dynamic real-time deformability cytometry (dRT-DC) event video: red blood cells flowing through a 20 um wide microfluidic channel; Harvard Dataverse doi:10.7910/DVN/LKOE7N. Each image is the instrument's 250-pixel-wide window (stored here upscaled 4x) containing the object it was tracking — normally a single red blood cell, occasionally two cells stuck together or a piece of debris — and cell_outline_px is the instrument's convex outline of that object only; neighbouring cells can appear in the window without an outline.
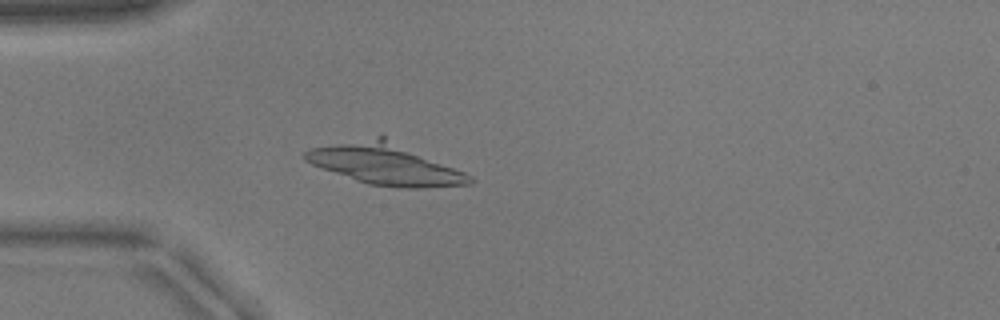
{"species": "common noctule bat (a hibernating species)", "species_latin": "Nyctalus noctula", "temperature_condition": "warm", "stored_images_in_passage": 52, "camera_frame_rate_fps": 3000, "um_per_image_px": 0.085, "animal": {"sex": "male", "body_mass_g": 17.9}, "frame": {"image": 1, "passage_image": 15, "time_ms": 4.667, "image_size_px": [1000, 320], "cell_outline_px": [[476, 180], [468, 184], [420, 188], [400, 188], [368, 184], [356, 180], [312, 164], [304, 160], [300, 156], [304, 152], [312, 148], [380, 132], [464, 172], [472, 176]], "centroid_in_image_um": [32.75, 13.89], "position_along_channel_um": 52.3, "area_um2": 40.23}}
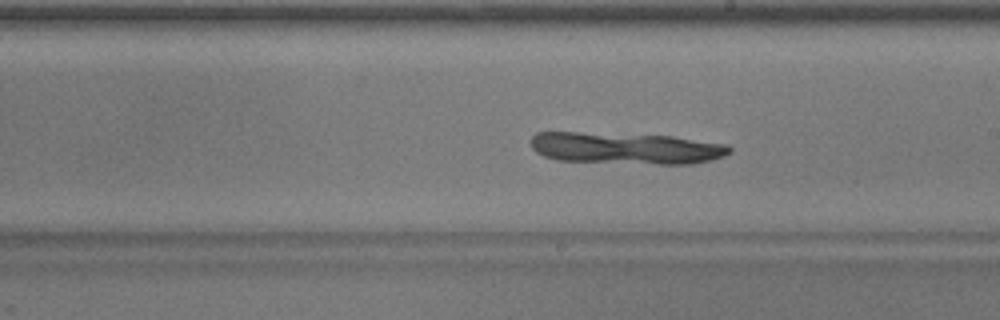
{"frame": {"image": 2, "passage_image": 30, "time_ms": 9.667, "image_size_px": [1000, 320], "cell_outline_px": [[732, 152], [724, 156], [712, 160], [696, 164], [660, 164], [560, 160], [544, 156], [536, 152], [532, 148], [532, 136], [536, 132], [580, 132], [672, 136], [728, 144], [732, 148]], "centroid_in_image_um": [53.27, 12.59], "position_along_channel_um": 235.7, "area_um2": 36.76}}
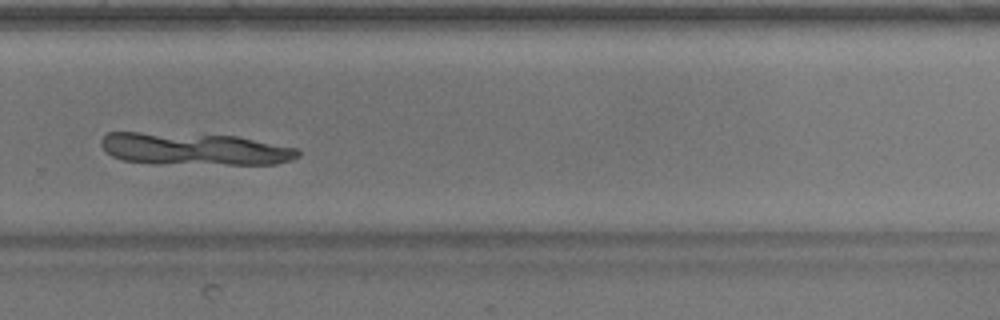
{"frame": {"image": 3, "passage_image": 36, "time_ms": 11.667, "image_size_px": [1000, 320], "cell_outline_px": [[300, 156], [292, 160], [276, 164], [152, 164], [124, 160], [112, 156], [100, 144], [100, 140], [108, 132], [140, 132], [236, 136], [296, 148], [300, 152]], "centroid_in_image_um": [16.51, 12.67], "position_along_channel_um": 313.3, "area_um2": 37.05}}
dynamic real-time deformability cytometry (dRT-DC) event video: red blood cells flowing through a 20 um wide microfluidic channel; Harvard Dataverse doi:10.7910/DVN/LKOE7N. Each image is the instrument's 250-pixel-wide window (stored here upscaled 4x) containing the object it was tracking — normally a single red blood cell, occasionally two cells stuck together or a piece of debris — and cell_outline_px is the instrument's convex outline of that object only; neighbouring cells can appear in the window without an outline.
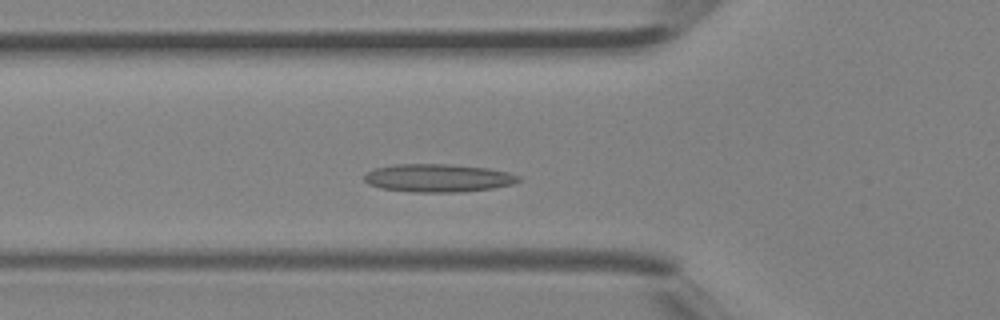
{"species": "Egyptian fruit bat (a non-hibernating species)", "species_latin": "Rousettus aegyptiacus", "temperature_condition": "room temperature", "stored_images_in_passage": 32, "camera_frame_rate_fps": 3000, "um_per_image_px": 0.085, "animal": {"sex": "female"}, "frame": {"image": 1, "passage_image": 6, "time_ms": 1.667, "image_size_px": [1000, 320], "cell_outline_px": [[524, 180], [512, 184], [492, 188], [460, 192], [416, 192], [380, 188], [368, 184], [364, 180], [364, 172], [376, 168], [392, 164], [448, 164], [488, 168], [508, 172], [520, 176]], "centroid_in_image_um": [37.23, 15.12], "position_along_channel_um": 88.6, "area_um2": 25.37}}
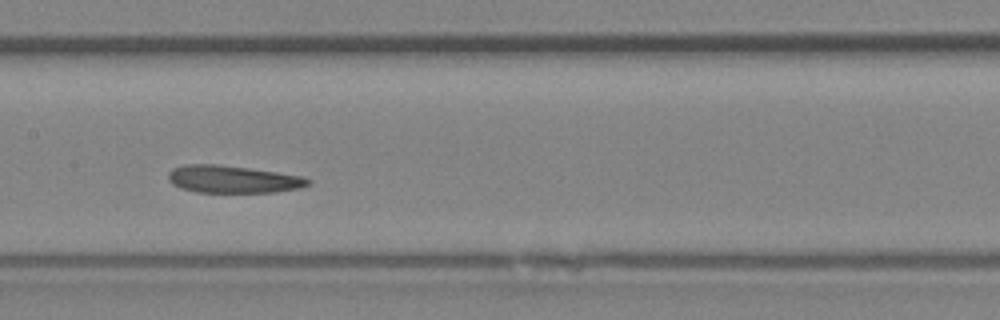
{"frame": {"image": 2, "passage_image": 12, "time_ms": 3.667, "image_size_px": [1000, 320], "cell_outline_px": [[312, 180], [308, 184], [300, 188], [276, 192], [196, 192], [180, 188], [172, 184], [168, 180], [168, 172], [172, 168], [184, 164], [220, 164], [276, 172], [300, 176]], "centroid_in_image_um": [19.73, 15.23], "position_along_channel_um": 187.7, "area_um2": 22.37}}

════

- [Objective]:
Transcribe every line in the entries above, taking out only the images.

- [Written response]:
dynamic real-time deformability cytometry (dRT-DC) event video: red blood cells flowing through a 20 um wide microfluidic channel; Harvard Dataverse doi:10.7910/DVN/LKOE7N. Each image is the instrument's 250-pixel-wide window (stored here upscaled 4x) containing the object it was tracking — normally a single red blood cell, occasionally two cells stuck together or a piece of debris — and cell_outline_px is the instrument's convex outline of that object only; neighbouring cells can appear in the window without an outline.
{"species": "common noctule bat (a hibernating species)", "species_latin": "Nyctalus noctula", "temperature_condition": "warm", "stored_images_in_passage": 52, "camera_frame_rate_fps": 3000, "um_per_image_px": 0.085, "animal": {"sex": "male", "body_mass_g": 17.9}, "frame": {"image": 1, "passage_image": 15, "time_ms": 4.667, "image_size_px": [1000, 320], "cell_outline_px": [[476, 180], [468, 184], [420, 188], [400, 188], [368, 184], [356, 180], [312, 164], [304, 160], [300, 156], [304, 152], [312, 148], [380, 132], [464, 172], [472, 176]], "centroid_in_image_um": [32.75, 13.89], "position_along_channel_um": 52.3, "area_um2": 40.23}}
{"frame": {"image": 2, "passage_image": 30, "time_ms": 9.667, "image_size_px": [1000, 320], "cell_outline_px": [[732, 152], [724, 156], [712, 160], [696, 164], [660, 164], [560, 160], [544, 156], [536, 152], [532, 148], [532, 136], [536, 132], [580, 132], [672, 136], [728, 144], [732, 148]], "centroid_in_image_um": [53.27, 12.59], "position_along_channel_um": 235.7, "area_um2": 36.76}}
{"frame": {"image": 3, "passage_image": 36, "time_ms": 11.667, "image_size_px": [1000, 320], "cell_outline_px": [[300, 156], [292, 160], [276, 164], [152, 164], [124, 160], [112, 156], [100, 144], [100, 140], [108, 132], [140, 132], [236, 136], [296, 148], [300, 152]], "centroid_in_image_um": [16.51, 12.67], "position_along_channel_um": 313.3, "area_um2": 37.05}}
dynamic real-time deformability cytometry (dRT-DC) event video: red blood cells flowing through a 20 um wide microfluidic channel; Harvard Dataverse doi:10.7910/DVN/LKOE7N. Each image is the instrument's 250-pixel-wide window (stored here upscaled 4x) containing the object it was tracking — normally a single red blood cell, occasionally two cells stuck together or a piece of debris — and cell_outline_px is the instrument's convex outline of that object only; neighbouring cells can appear in the window without an outline.
{"species": "Egyptian fruit bat (a non-hibernating species)", "species_latin": "Rousettus aegyptiacus", "temperature_condition": "room temperature", "stored_images_in_passage": 32, "camera_frame_rate_fps": 3000, "um_per_image_px": 0.085, "animal": {"sex": "female"}, "frame": {"image": 1, "passage_image": 6, "time_ms": 1.667, "image_size_px": [1000, 320], "cell_outline_px": [[524, 180], [512, 184], [492, 188], [460, 192], [416, 192], [380, 188], [368, 184], [364, 180], [364, 172], [376, 168], [392, 164], [448, 164], [488, 168], [508, 172], [520, 176]], "centroid_in_image_um": [37.23, 15.12], "position_along_channel_um": 88.6, "area_um2": 25.37}}
{"frame": {"image": 2, "passage_image": 12, "time_ms": 3.667, "image_size_px": [1000, 320], "cell_outline_px": [[312, 180], [308, 184], [300, 188], [276, 192], [196, 192], [180, 188], [172, 184], [168, 180], [168, 172], [172, 168], [184, 164], [220, 164], [276, 172], [300, 176]], "centroid_in_image_um": [19.73, 15.23], "position_along_channel_um": 187.7, "area_um2": 22.37}}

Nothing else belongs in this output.